ID comparison is a "last resort" that assumes you entered the flights in chronological order; it's a terrible fallback, but it's...something.

If you have partial data, then I'd suggest guessing the start value for the flights that don't have one - or just pick one. E.g., if you have flight A that was a 14:00 and flight C that was at 16:00 and you don't have a start time for flight B, just pick 15:00 (or even 14:01) to put it in the middle. No harm in an estimate of start time - especially if you don't add a guessed end-time (and thus do not accrue any elapsed flight/engine time for that flight)

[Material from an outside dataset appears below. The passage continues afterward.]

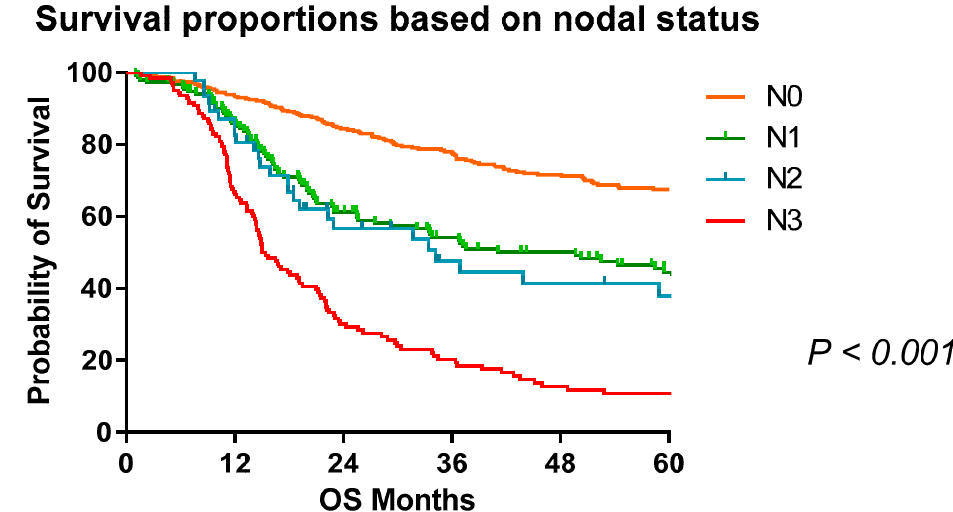
Figure 1. Survival proportions of OAC patients based on nodal status (N0 = node negative, N1 = 1–2 Nodes, N2 = 3–6 nodes, N3 ≥ 7). Any nodal disease burden significantly reduces overall survival with proportional reduction per stage of dissemination. Median survival: N0, not reached; N1, 49.7 months; N2, 34.23 months; N3, 15.43 months. Table 3. Overall number of surviving OAC patients based on nodal status (pathological post-resection).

zartom commented 1 year ago

I am circling back to this issue as I reencountered it recently:

I read again the sorting steps you take and the assumptions regarding null value. I have two flights with engine times for both. However, only one has flight time - so that one is sorted earlier, even though it happened later (by engine times and flight ID). so the question here is actually why Flight Time takes priority over Engine Time? We all start the engine before we take flight, so why not have it earlier? what happens if you taxi to takeoff, realize you have an issue, and taxi back to the parking spot? And then later when you fix the issue and go on flying, that second (successful) flight will be sorted earlier than the first because it has the Flight Time entries even when the first one is loggable according to CFRs because it was taxiing under own power.

The scenario behind all this is that the vital time here in my case (for logging time in my certain operation and also for payment) is engine time/total time/block time - all these can be input manually from the employer's database systems. Flight Time for me, however, is only there if I remember to use the GPS tracking by starting the flight before takeoff... which doesn't happen all the time.

ericberman commented 1 year ago

Hmmm...what you say makes sense. I'm not quite sure why I did flight time over engine time, but you're right - the priority should be block THEN engine THEN flight THEN hobbs. I'll do that.

zartom commented 1 year ago

Will work on mobile devices as well?

ericberman commented 1 year ago

Ought to; they don't do their own sorting.